This work is relevant to both normal aging and pathologies like Alzheimer’s disease, where brain function is
impaired due to defective mitochondrial respiration and loss of cellular energy. The long-term goal of this project
is to ameliorate neurotransmission defects due to mitochondrial dysfunction, as a way to stop disease
progression to later degenerative stages, increasing healthspan in populations increasingly subject to age-
related neurological diseases. Fundamental mechanisms underlying the bioenergetics of synaptic function in
normal tissue must be resolved first, to cure these diseases. Our goals in this project are two-fold. First, the
extent to which mitochondrial Ca2+ uptake facilitates ATP production in response to activity will be defined.

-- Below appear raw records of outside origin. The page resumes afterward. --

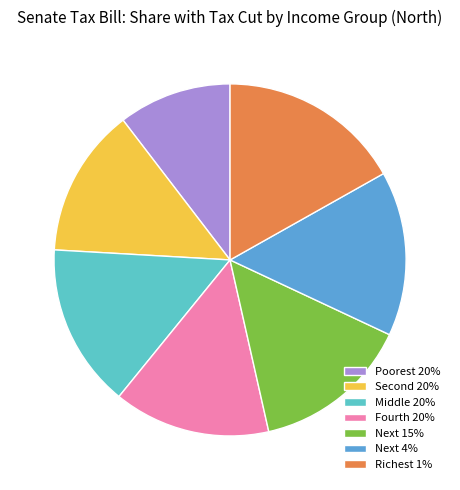

Does Poorest 20% account for over 50% of the chart?

No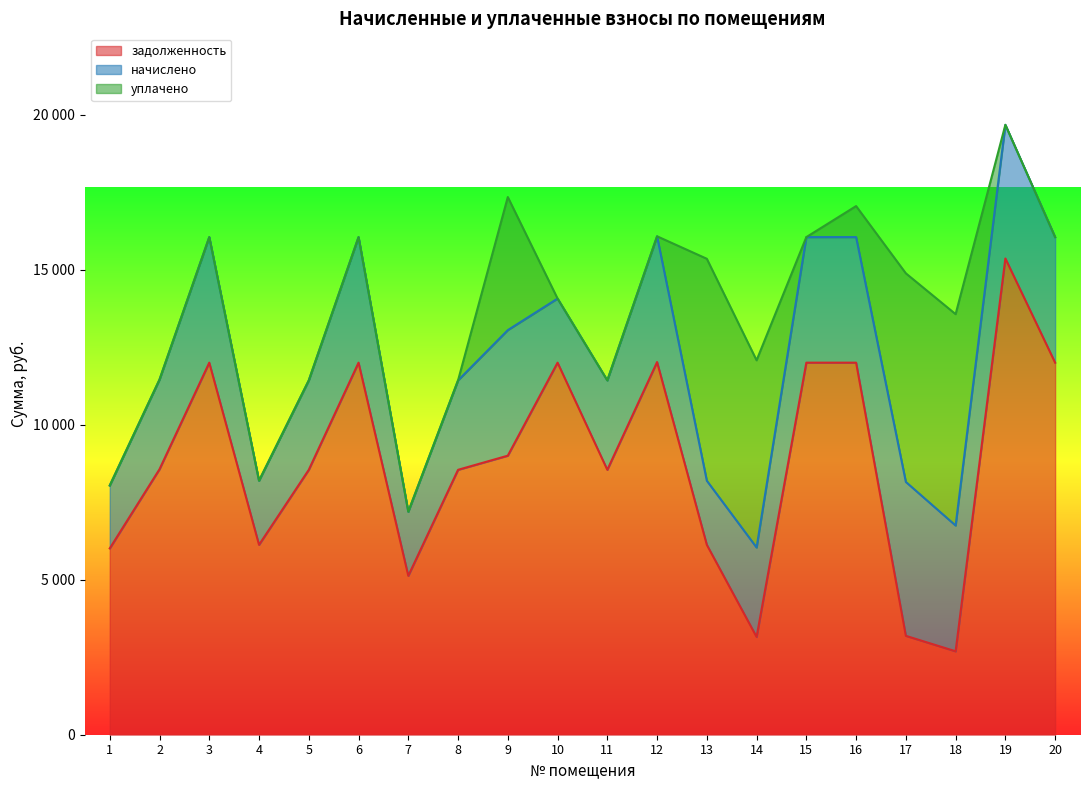

Reading left to right, extract all data points from this chart.

задолженность: 6009.6	8563.2	12000.0	6124.8	8544.0	12000.0	5124.8	8544.0	9000.0	12000.0	8544.0	12019.2	6124.8	3154.4	12000.0	12000.0	3189.2	2690.5	15360.0	12000.0
начислено: 2028.2	2890.1	4050.0	2067.1	2883.6	4050.0	2067.1	2883.6	4050.0	2067.1	2883.6	4056.5	2067.1	2883.6	4050.0	4050.0	4963.7	4056.5	4310.9	4050.0
уплачено: 0.0	0.0	0.0	0.0	0.0	0.0	0.0	0.0	4291.5	0.0	0.0	0.0	7158.4	6038.0	0.0	1000.0	6728.0	6817.4	0.0	0.0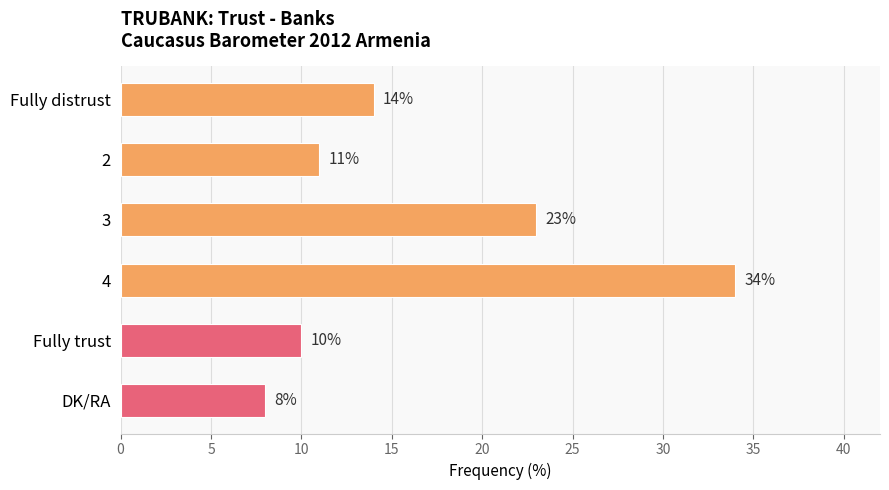

Which has a higher value, Fully trust or Fully distrust?

Fully distrust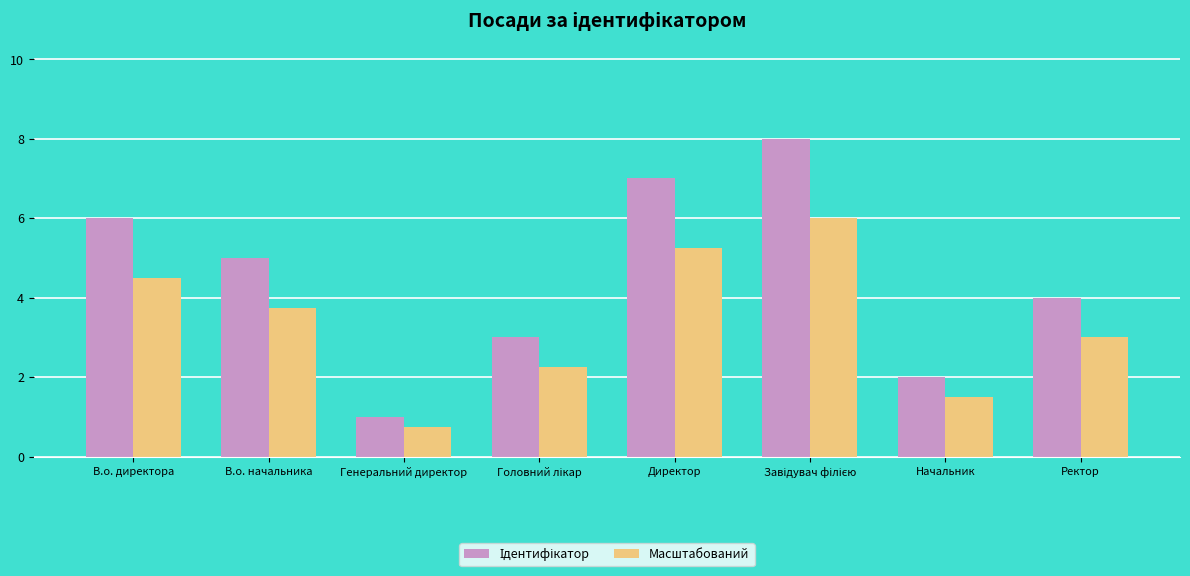

What is the minimum value shown in the chart?

0.8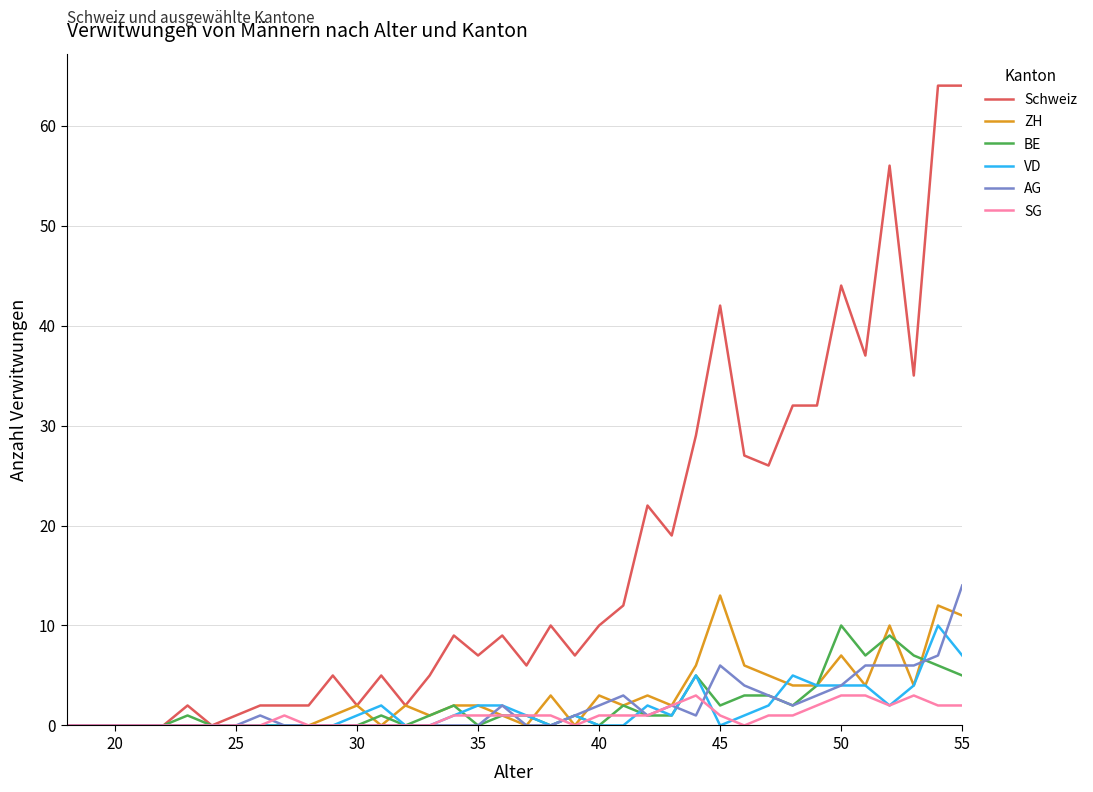

What is the greatest value displayed?

64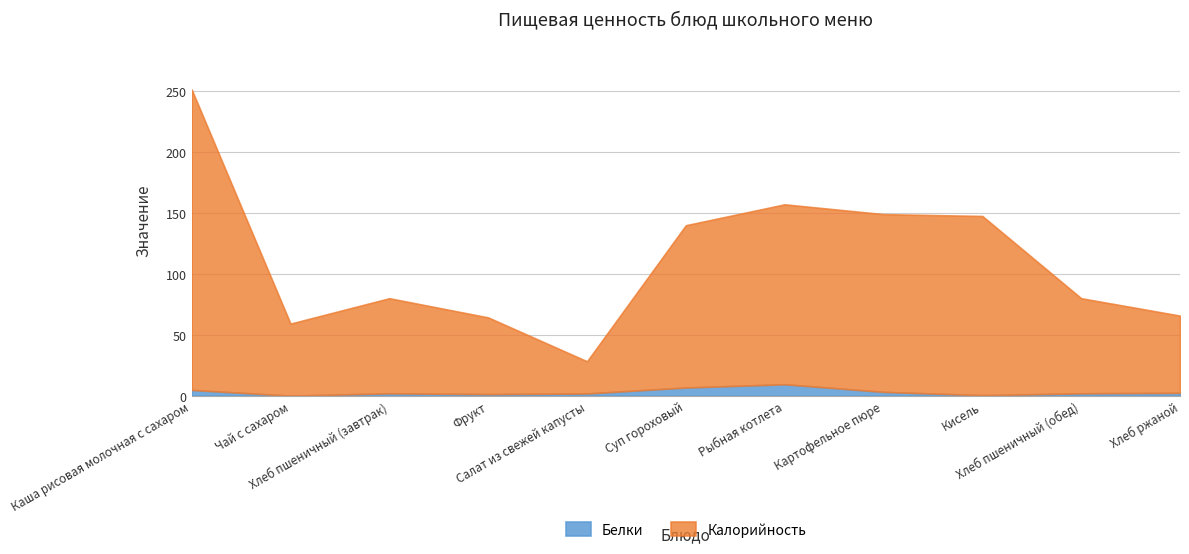

What is the label of the 4th point from the right?

Картофельное пюре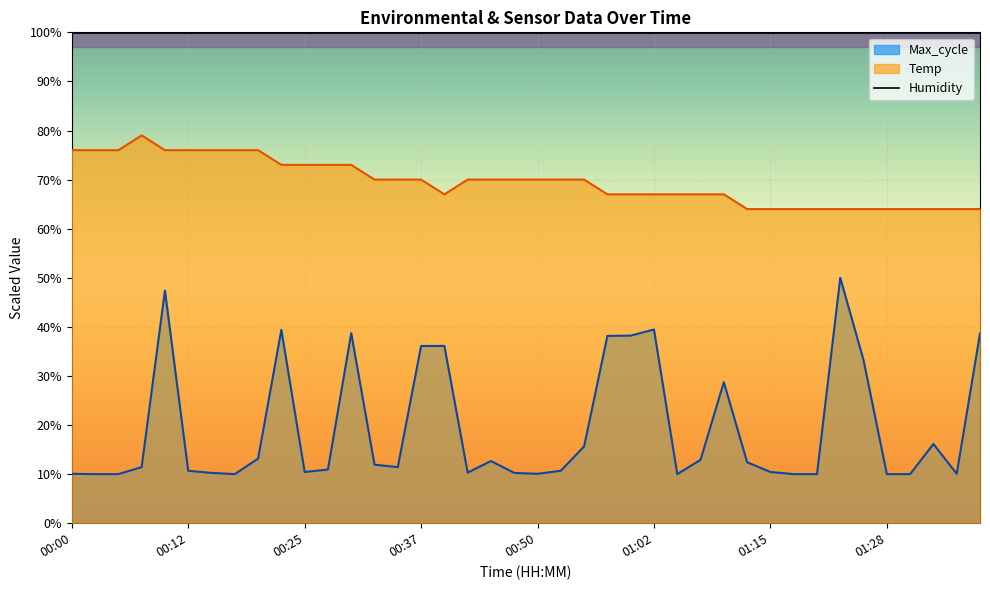

Read the value at 01:38.

64.0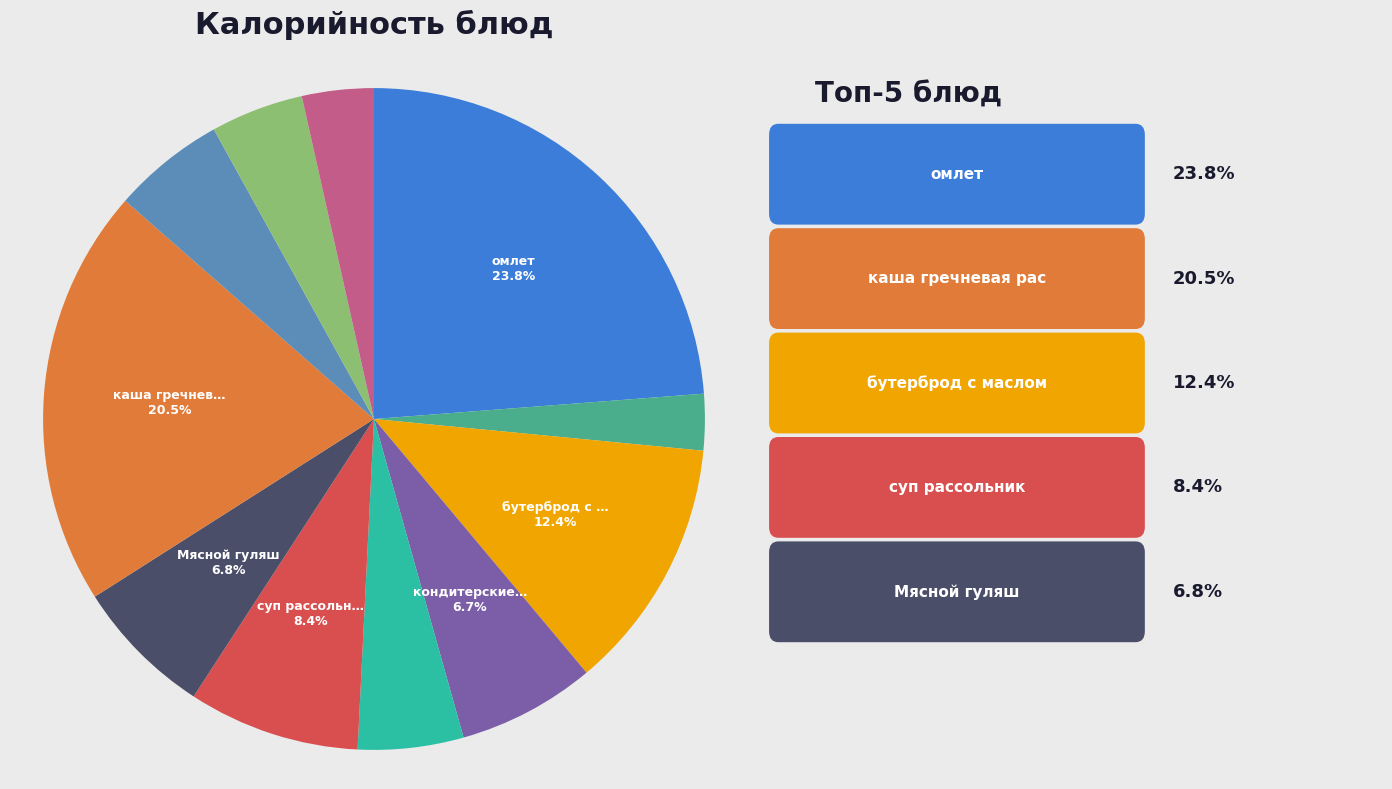

Is there a majority slice in this chart?

No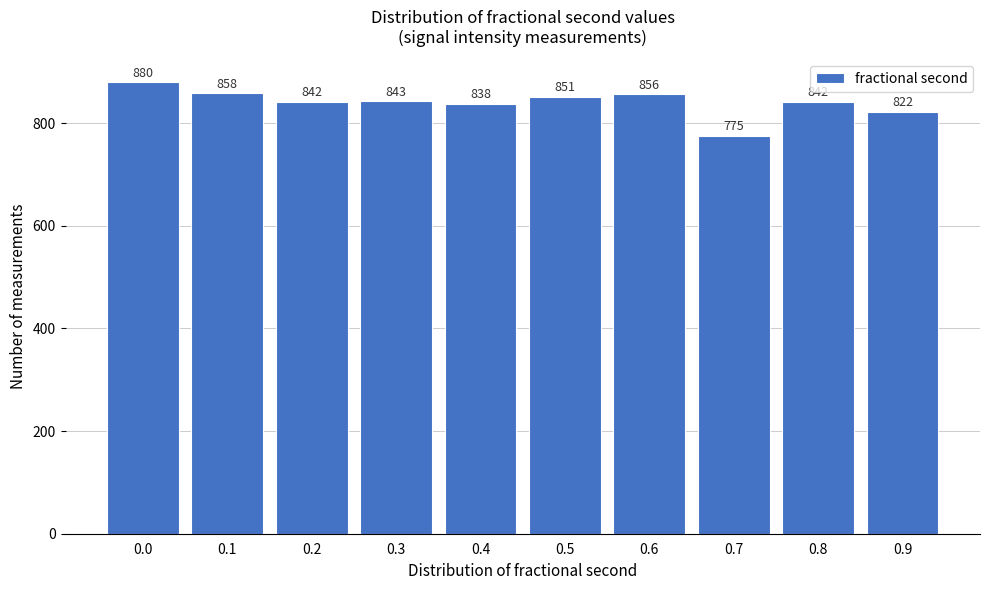

Reading left to right, extract all data points from this chart.

880	858	842	843	838	851	856	775	842	822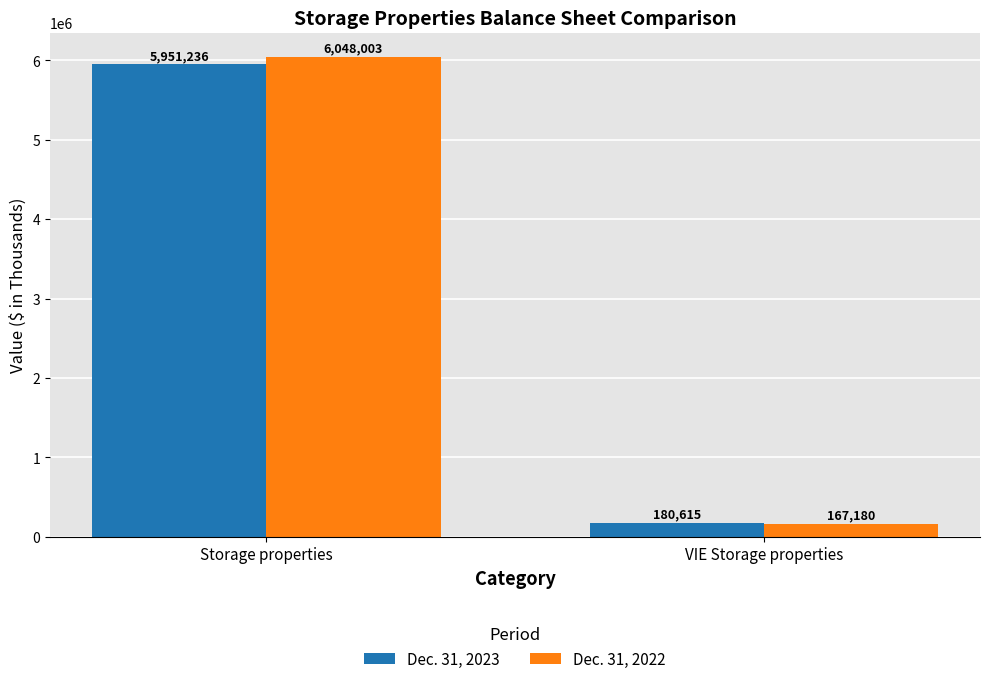

Which series has the largest total across all categories?

Dec. 31, 2022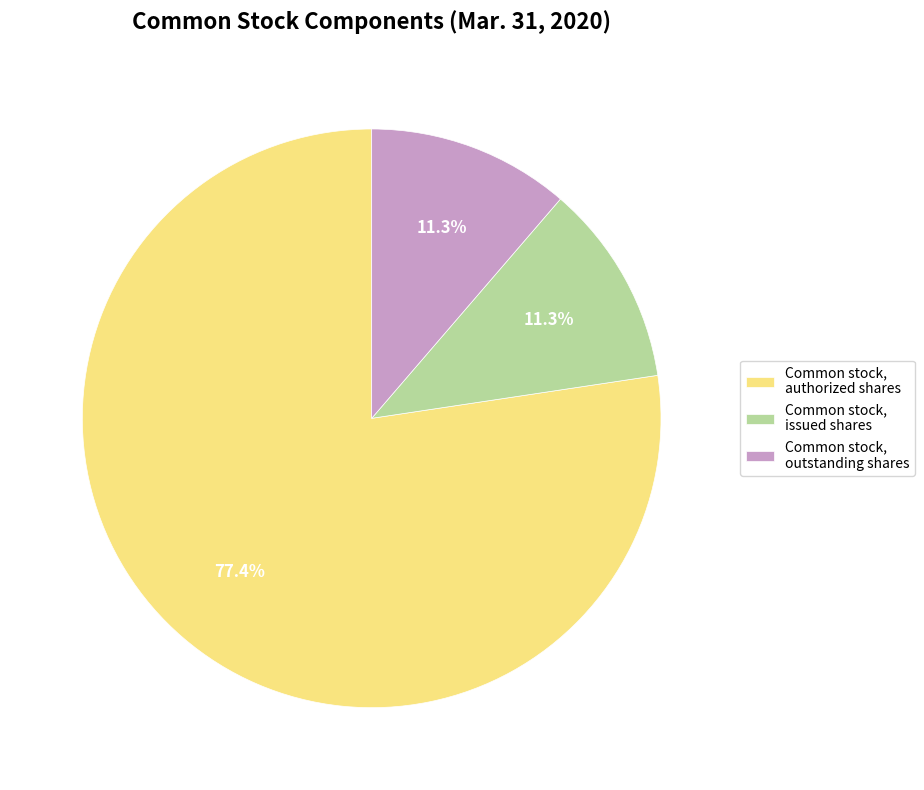

Is there any slice that represents more than half of the pie?

Yes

Second, the extent that compensatory strategies are utilized at the presynaptic terminal to delay energy loss will
be determined when mitochondrial function is impaired. Results from this project will provide clear mechanistic
insight into the Ca2+-buffering and ATP-producing roles of synaptic mitochondria, an essential first step that is
currently unclear.
The PI has developed several novel approaches that allow us to dissect the bioenergetic strategies used to
support transmission at the mouse calyx of Held, using a combination of electrophysiology, Ca2+ imaging, and
ATP imaging. In contrast to small conventional synapses, giant ‘calyx-like’ excitatory synapses in the rodent
auditory brainstem allow direct whole-cell recordings from the presynaptic terminal. This experimental
accessibility permits manipulation of presynaptic [Ca2+] and [ATP], making it possible to dissect the
interdependent Ca2+-buffering and energy-supporting roles of synaptic mitochondria. In the first Specific Aim, the
extent that the mitochondrial calcium uniporter (MCU) facilitates mitochondrial respiration and ATP homeostasis
following synaptic activity will be determined. The second Specific Aim will dissect the importance of
mitochondrial Ca2+ uptake versus facilitated respiration on synaptic transmission and presynaptic short-term
plasticity. Namely, is the MCU more important for Ca2+ buffering or ATP homeostasis at the synapse? In Specific
Aim three, the consequence of metabolic switching between glycolysis and mitochondrial respiration in support
of transmission will be examined in normal synapses, and in cases where MCU function is acutely or chronically
impaired.
This project will provide a detailed understanding of the range of metabolic strategies that are employed by
synapses to support synaptic transmission in physiological and pathological settings. This knowledge will identify
viable routes of intervention for restoring function to energy-deficient synapses that can be leveraged
therapeutically to alleviate disease-related synaptic dysfunction.